### Information supplied
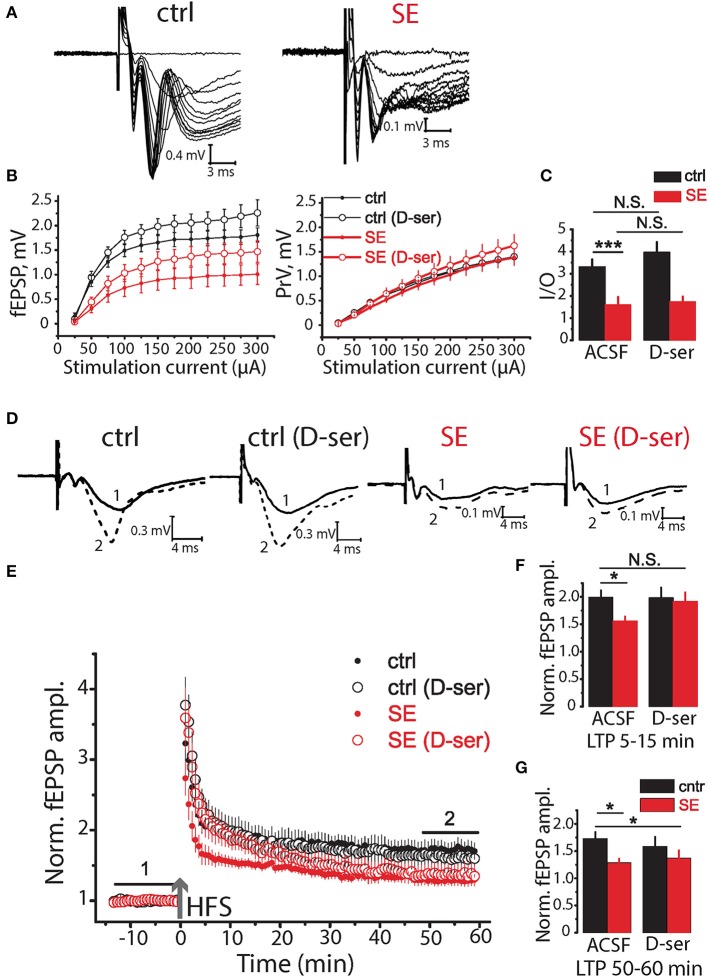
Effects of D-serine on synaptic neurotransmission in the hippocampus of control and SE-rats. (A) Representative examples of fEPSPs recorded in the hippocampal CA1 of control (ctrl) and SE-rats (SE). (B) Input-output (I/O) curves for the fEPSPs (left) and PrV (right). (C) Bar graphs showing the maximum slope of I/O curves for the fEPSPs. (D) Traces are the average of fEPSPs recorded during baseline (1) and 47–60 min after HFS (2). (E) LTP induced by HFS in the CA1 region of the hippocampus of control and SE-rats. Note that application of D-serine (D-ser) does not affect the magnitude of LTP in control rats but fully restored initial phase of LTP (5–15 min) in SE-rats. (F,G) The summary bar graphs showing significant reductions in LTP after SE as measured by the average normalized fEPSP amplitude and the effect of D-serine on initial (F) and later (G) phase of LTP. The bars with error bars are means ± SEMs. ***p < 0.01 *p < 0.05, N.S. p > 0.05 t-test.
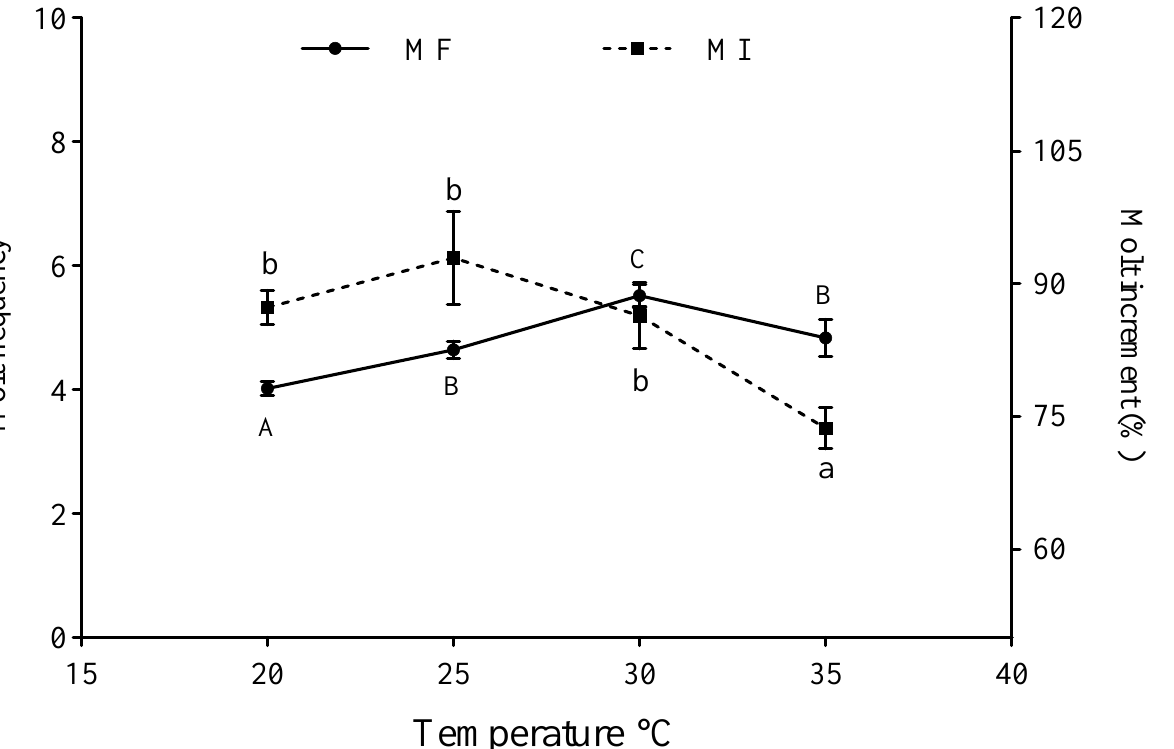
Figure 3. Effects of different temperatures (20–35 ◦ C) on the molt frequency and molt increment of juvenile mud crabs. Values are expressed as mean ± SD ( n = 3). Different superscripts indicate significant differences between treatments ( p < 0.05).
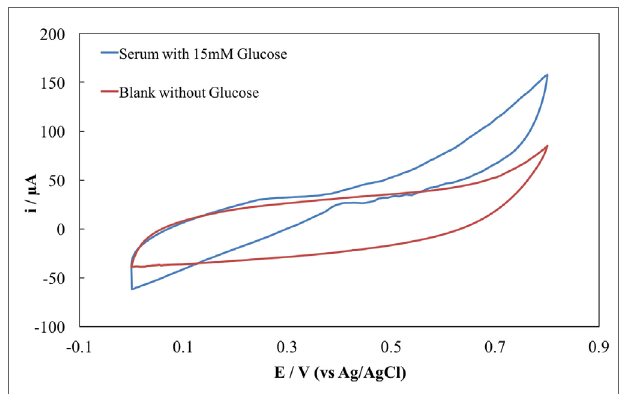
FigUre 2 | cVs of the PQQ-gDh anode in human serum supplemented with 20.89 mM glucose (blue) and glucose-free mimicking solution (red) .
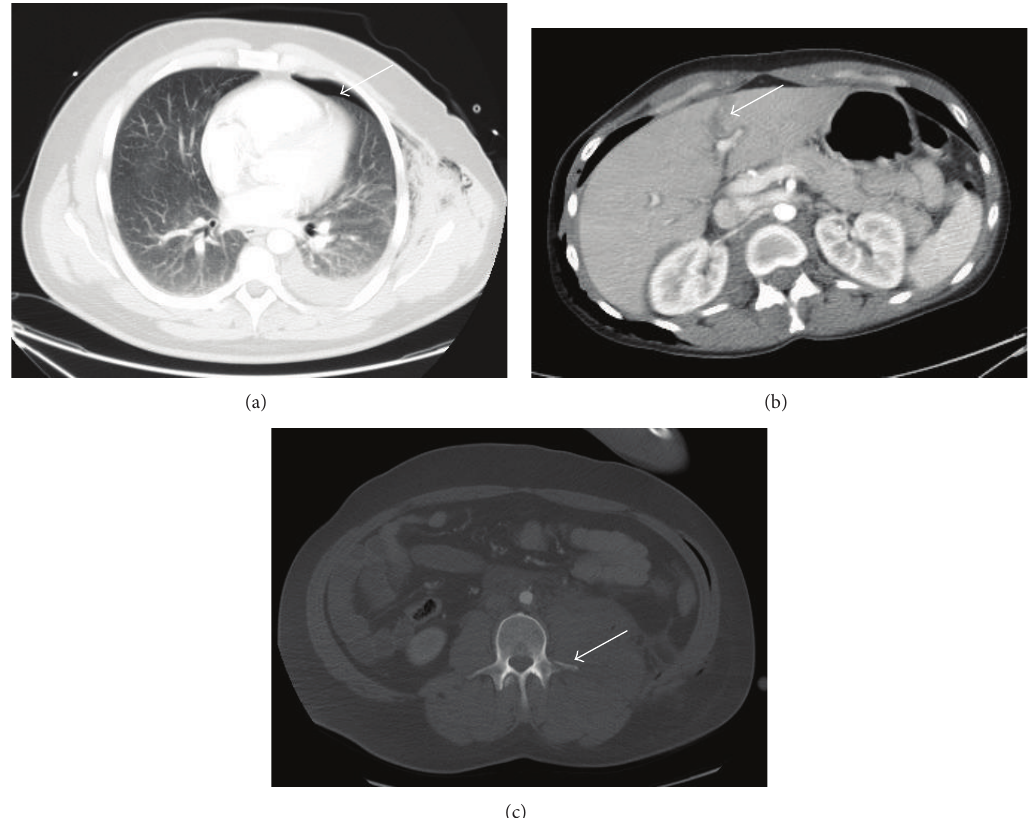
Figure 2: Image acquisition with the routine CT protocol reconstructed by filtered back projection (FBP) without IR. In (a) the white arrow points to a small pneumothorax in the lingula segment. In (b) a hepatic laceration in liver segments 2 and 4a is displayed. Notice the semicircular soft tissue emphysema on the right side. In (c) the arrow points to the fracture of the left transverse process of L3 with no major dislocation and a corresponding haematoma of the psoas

### Task to complete
From the line holding "Figure 3. Effects" to the last line of the listing, please output each line exactly as it stands. Pictures stay out of the copy.

### Output of the task
Figure 3. Effects of different temperatures (20–35 ◦ C) on the molt frequency and molt increment of juvenile mud crabs. Values are expressed as mean ± SD ( n = 3). Different superscripts indicate significant differences between treatments ( p < 0.05).
FigUre 2 | cVs of the PQQ-gDh anode in human serum supplemented with 20.89 mM glucose (blue) and glucose-free mimicking solution (red) .
Figure 2: Image acquisition with the routine CT protocol reconstructed by filtered back projection (FBP) without IR. In (a) the white arrow points to a small pneumothorax in the lingula segment. In (b) a hepatic laceration in liver segments 2 and 4a is displayed. Notice the semicircular soft tissue emphysema on the right side. In (c) the arrow points to the fracture of the left transverse process of L3 with no major dislocation and a corresponding haematoma of the psoas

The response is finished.